Un mundo zurdo
janvier-juin 2014
installation - production Orange rouge
Dans le cadre des projets de l’association Orange-rouge, j’ai rencontré une classe de collégiens de Noisy-le-sec, une classe ULIS qui regroupe au sein du collège des adolescents ayant des difficultés d’apprentissage. L’idée était d’imaginer un projet artistique, de réaliser ensemble une oeuvre. Nous nous sommes retrouvés régulièrement au collège. Nous avons échangé autour de différentes activités, différents gestes; autant de prétextes pour s’autoriser à commencer, pour prendre la parole, pour partager avec les autres, apprendre aux autres et des autres.

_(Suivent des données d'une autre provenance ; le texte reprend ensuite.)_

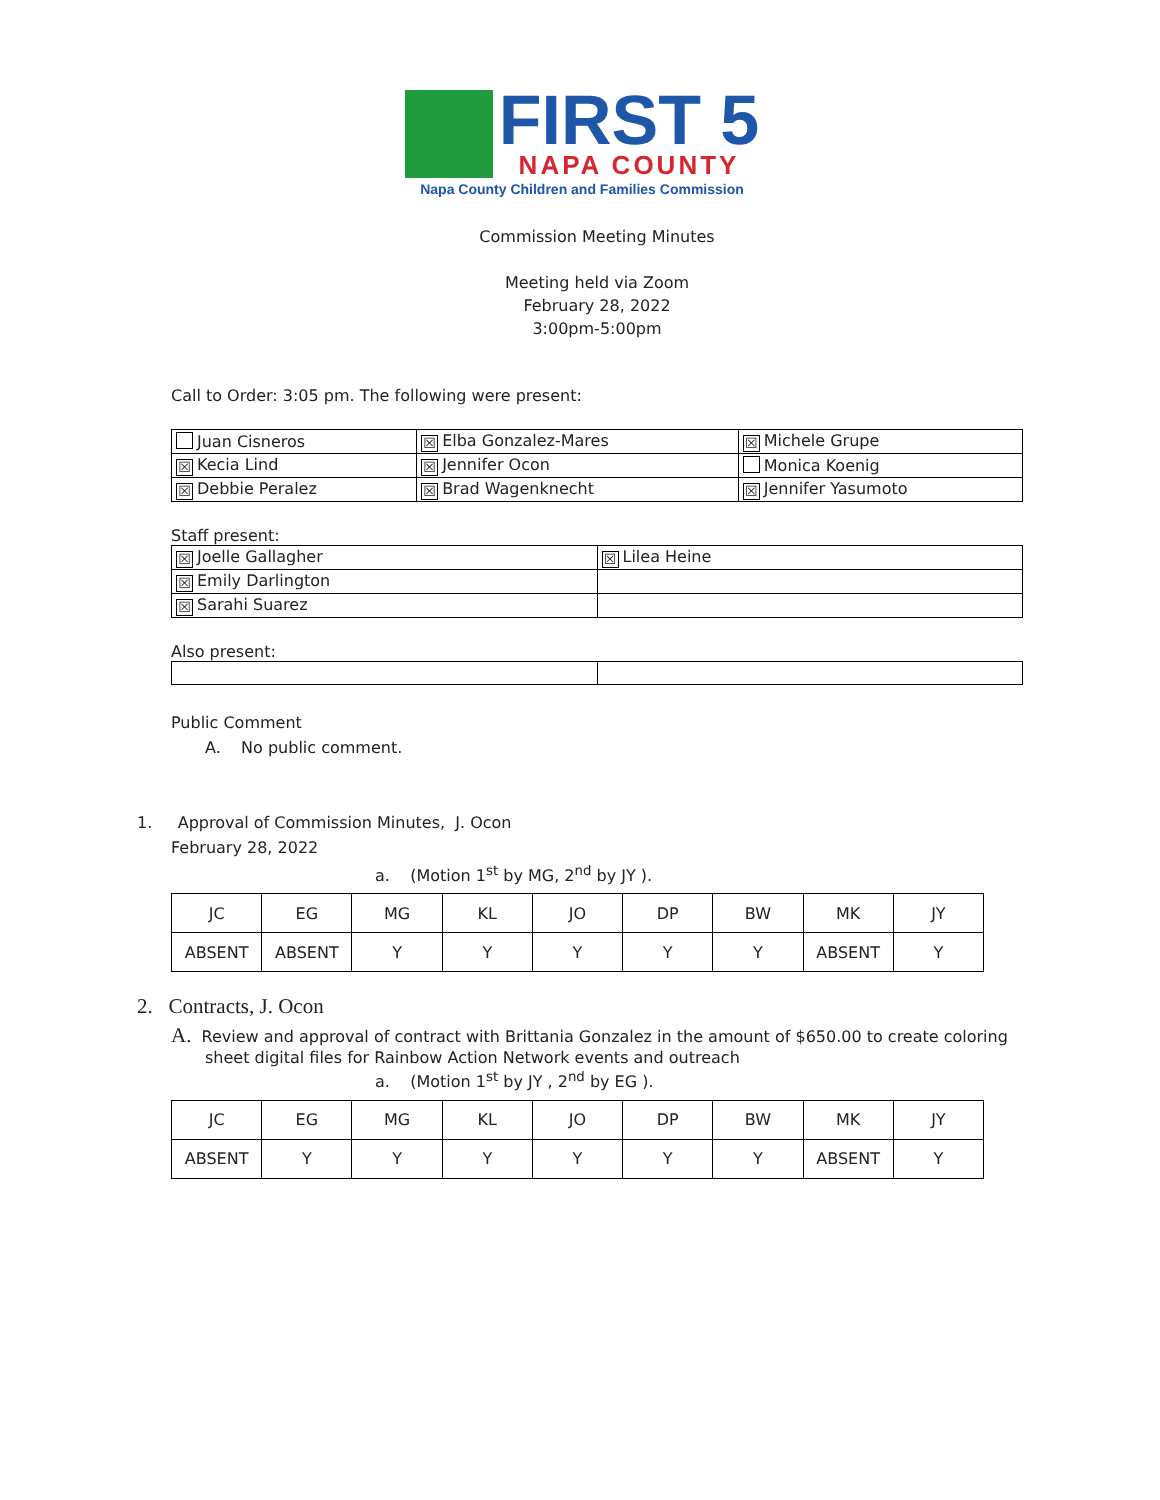FIRST 5
NAPA COUNTY
Napa County Children and Families Commission
Commission Meeting Minutes
Meeting held via Zoom
February 28, 2022
3:00pm-5:00pm
Call to Order: 3:05 pm. The following were present:
| Juan Cisneros | ☒ Elba Gonzalez-Mares | ☒ Michele Grupe |
| ☒ Kecia Lind | ☒ Jennifer Ocon | Monica Koenig |
| ☒ Debbie Peralez | ☒ Brad Wagenknecht | ☒ Jennifer Yasumoto |
Staff present:
| ☒ Joelle Gallagher | ☒ Lilea Heine |
| ☒ Emily Darlington | |
| ☒ Sarahi Suarez | |
Also present:
Public Comment
A. No public comment.
1. Approval of Commission Minutes, J. Ocon
February 28, 2022
a. (Motion 1<sup>st</sup> by MG, 2<sup>nd</sup> by JY ).
| JC | EG | MG | KL | JO | DP | BW | MK | JY |
| ABSENT | ABSENT | Y | Y | Y | Y | Y | ABSENT | Y |
2. Contracts, J. Ocon
A. Review and approval of contract with Brittania Gonzalez in the amount of $650.00 to create coloring sheet digital files for Rainbow Action Network events and outreach
a. (Motion 1<sup>st</sup> by JY , 2<sup>nd</sup> by EG ).
| JC | EG | MG | KL | JO | DP | BW | MK | JY |
| ABSENT | Y | Y | Y | Y | Y | Y | ABSENT | Y |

A partir de ces premiers temps partagés, j’ai ensuite imaginé aller avec eux, progressivement, vers la construction d’un territoire commun. Un territoire temporaire, déployable et repliable. Je leur ai proposé d’imaginer un sol. Une surface qui serait à la fois une surface où déambuler, une surface d’inscription et une surface-matrice. Un lieu où se tenir et à partir duquel partir.
Nous sommes donc partis de 20 carrés de linoléum dont on a travaillé ensemble l’agencement, la mise en réseau. Chacun a dessiné des traversées. Puis un ou plusieurs dessins qui nous « racontent le futur ». Chacun a investi cette question à sa manière, dessinant un futur possible ou des mondes imaginaires. Ce sol s’est constitué dans un aller-retour entre le singulier et le commun. C’est une sorte de «chez soi» qui ne serait pas un abri mais plutôt un espace instable, précaire, temporaire; un seuil ; une zone de rencontre.

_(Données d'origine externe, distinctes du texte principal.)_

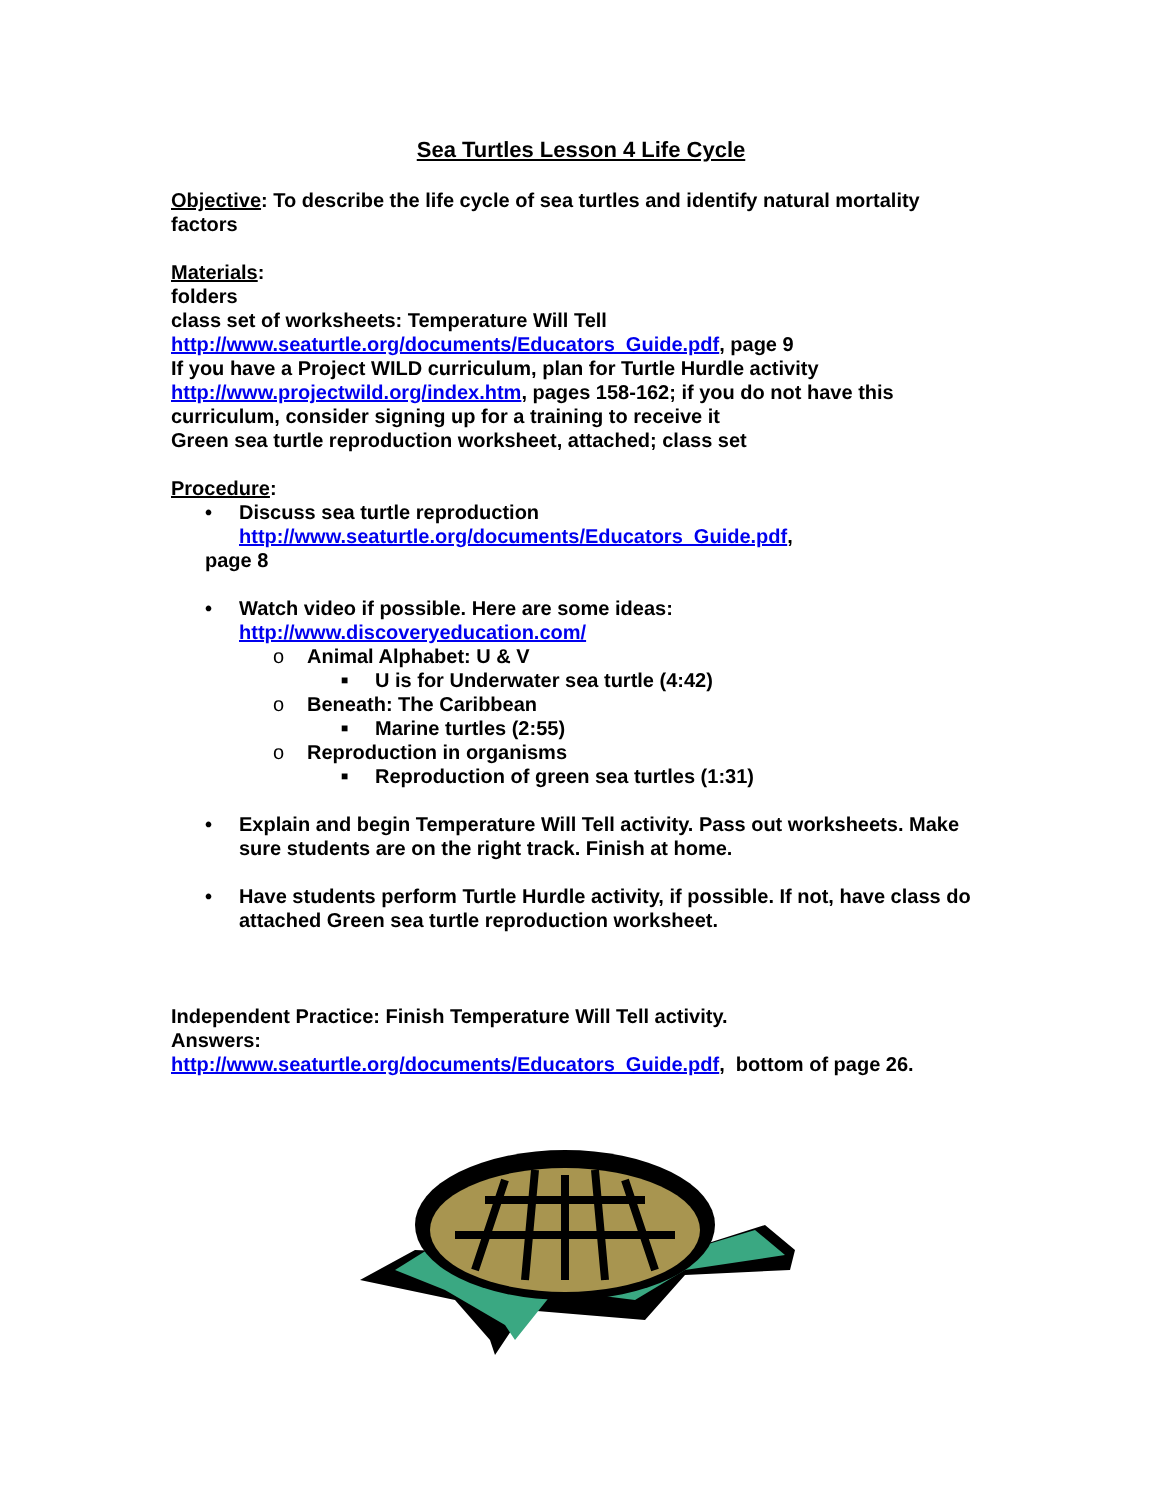Sea Turtles Lesson 4 Life Cycle
Objective: To describe the life cycle of sea turtles and identify natural mortality factors
Materials:
folders
class set of worksheets: Temperature Will Tell
http://www.seaturtle.org/documents/Educators_Guide.pdf, page 9
If you have a Project WILD curriculum, plan for Turtle Hurdle activity
http://www.projectwild.org/index.htm, pages 158-162; if you do not have this curriculum, consider signing up for a training to receive it
Green sea turtle reproduction worksheet, attached; class set
Procedure:
• Discuss sea turtle reproduction
http://www.seaturtle.org/documents/Educators_Guide.pdf,
page 8
• Watch video if possible. Here are some ideas:
http://www.discoveryeducation.com/
o Animal Alphabet: U & V
■ U is for Underwater sea turtle (4:42)
o Beneath: The Caribbean
■ Marine turtles (2:55)
o Reproduction in organisms
■ Reproduction of green sea turtles (1:31)
• Explain and begin Temperature Will Tell activity. Pass out worksheets. Make sure students are on the right track. Finish at home.
• Have students perform Turtle Hurdle activity, if possible. If not, have class do attached Green sea turtle reproduction worksheet.
Independent Practice: Finish Temperature Will Tell activity.
Answers:
http://www.seaturtle.org/documents/Educators_Guide.pdf, bottom of page 26.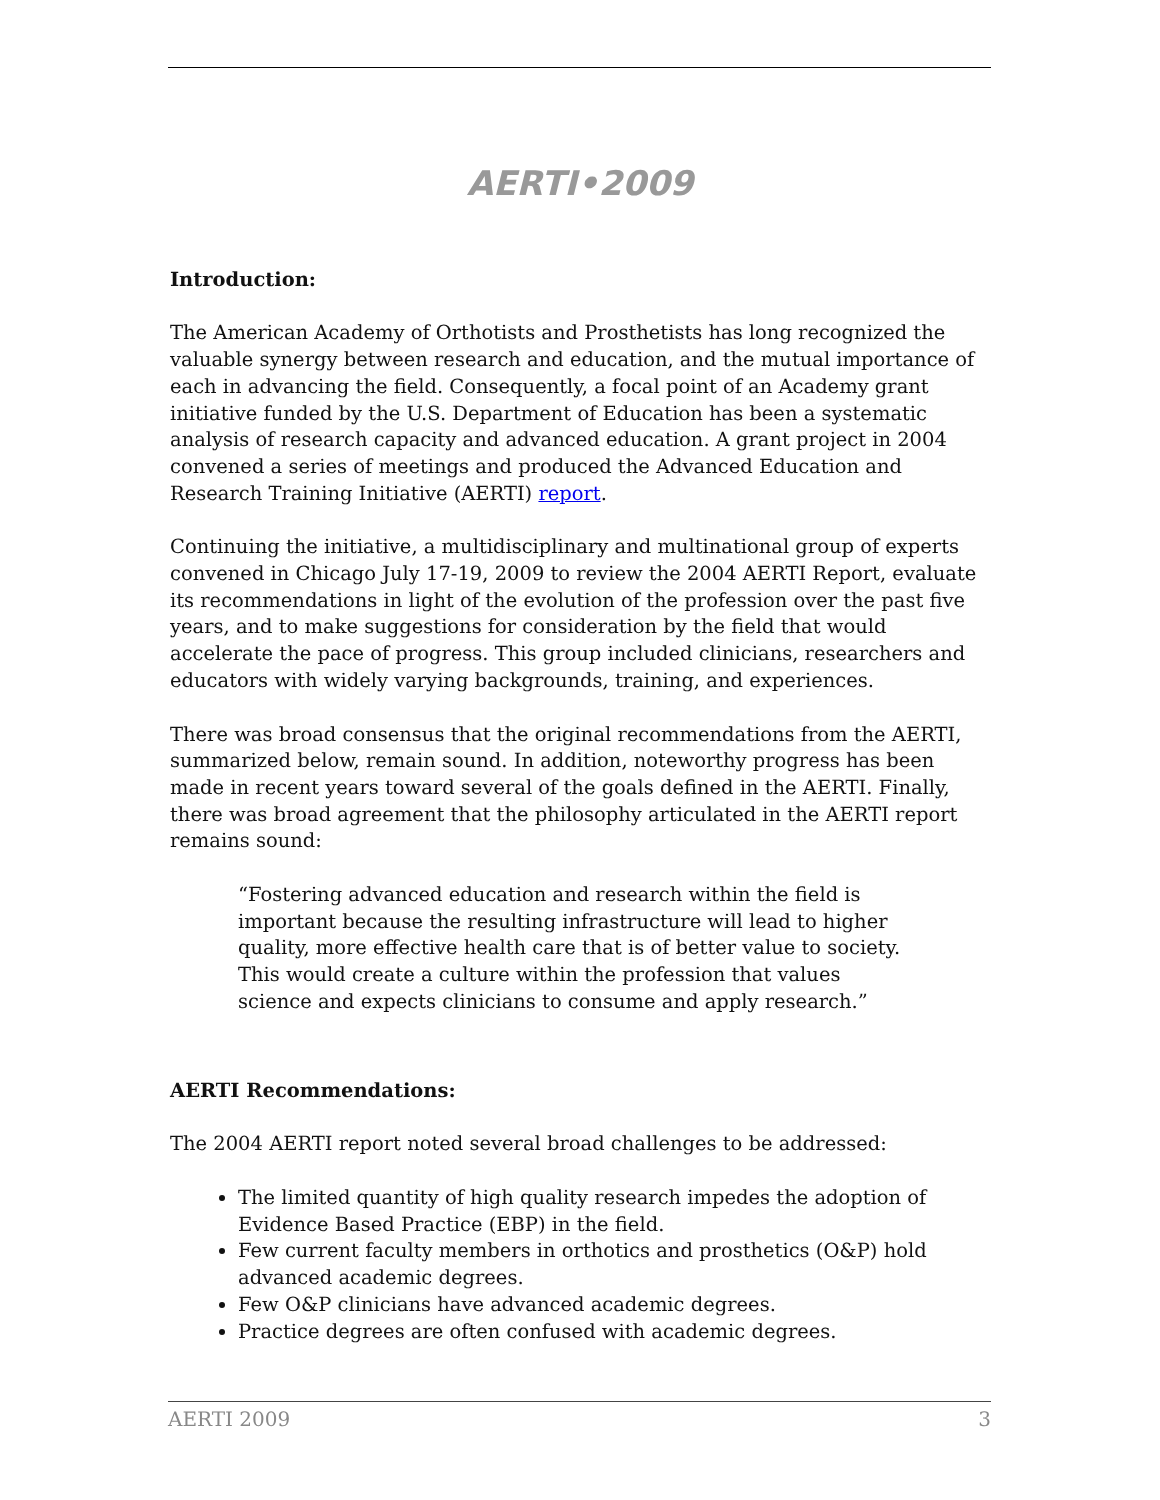AERTI•2009
Introduction:
The American Academy of Orthotists and Prosthetists has long recognized the valuable synergy between research and education, and the mutual importance of each in advancing the field. Consequently, a focal point of an Academy grant initiative funded by the U.S. Department of Education has been a systematic analysis of research capacity and advanced education. A grant project in 2004 convened a series of meetings and produced the Advanced Education and Research Training Initiative (AERTI) report.
Continuing the initiative, a multidisciplinary and multinational group of experts convened in Chicago July 17-19, 2009 to review the 2004 AERTI Report, evaluate its recommendations in light of the evolution of the profession over the past five years, and to make suggestions for consideration by the field that would accelerate the pace of progress. This group included clinicians, researchers and educators with widely varying backgrounds, training, and experiences.
There was broad consensus that the original recommendations from the AERTI, summarized below, remain sound. In addition, noteworthy progress has been made in recent years toward several of the goals defined in the AERTI. Finally, there was broad agreement that the philosophy articulated in the AERTI report remains sound:
“Fostering advanced education and research within the field is important because the resulting infrastructure will lead to higher quality, more effective health care that is of better value to society. This would create a culture within the profession that values science and expects clinicians to consume and apply research.”
AERTI Recommendations:
The 2004 AERTI report noted several broad challenges to be addressed:
The limited quantity of high quality research impedes the adoption of Evidence Based Practice (EBP) in the field.
Few current faculty members in orthotics and prosthetics (O&P) hold advanced academic degrees.
Few O&P clinicians have advanced academic degrees.
Practice degrees are often confused with academic degrees.
AERTI 2009 3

Ces cheminements et inscriptions ont ensuite été gravés pour pouvoir être, par fragments, rejoués: choisis, encrés, tirés sur papier. Le sol est devenu un atelier, un outil. Chacun s’est constitué un ensemble de tirages, comme des cartes à jouer pouvant être combinées entre elles pour recréer d’autres lignes, d’autres chemins.
Ce projet m’a beaucoup apporté. La rencontre avec chacun a été importante et m’accompagnera longtemps je pense. J’aime les espaces « entre », leur ambigüité, leur potentiel de rencontre, de mélange, d’invention. Ce sont pour moi des lieux de pensée politique. Le titre reprend un thème développé par Gloria Anzalduà, une poétesse, universitaire et militante féministe chicana : « un mundo zurdo », que l’on pourrait traduire par un “monde gaucher, gauche, bizarre”. G.Anzalduà décrit ce monde-là comme un “entre-deux”, une frontière à entendre comme ressource, lieu stratégique à partir duquel penser. C’est un seuil, un lieu de mélanges, d’échanges, d’invention. Dans « un mundo zurdo », nous sommes à la fois interconnectés les uns aux autres et conscients de notre singularité. Matérialisé dans un corps, un langage, un espace, il est toujours en transformation, en renégociation. Pour moi ce sol est une occurrence de ce « mundo zurdo ».
Il restera la trace d’une rencontre singulière mais contiendra dans sa forme la possibilité d’être à nouveau déployé, exploré, rejoué.
Ce projet sera exposé à Main d’oeuvre à Saint Ouen en avril 2015.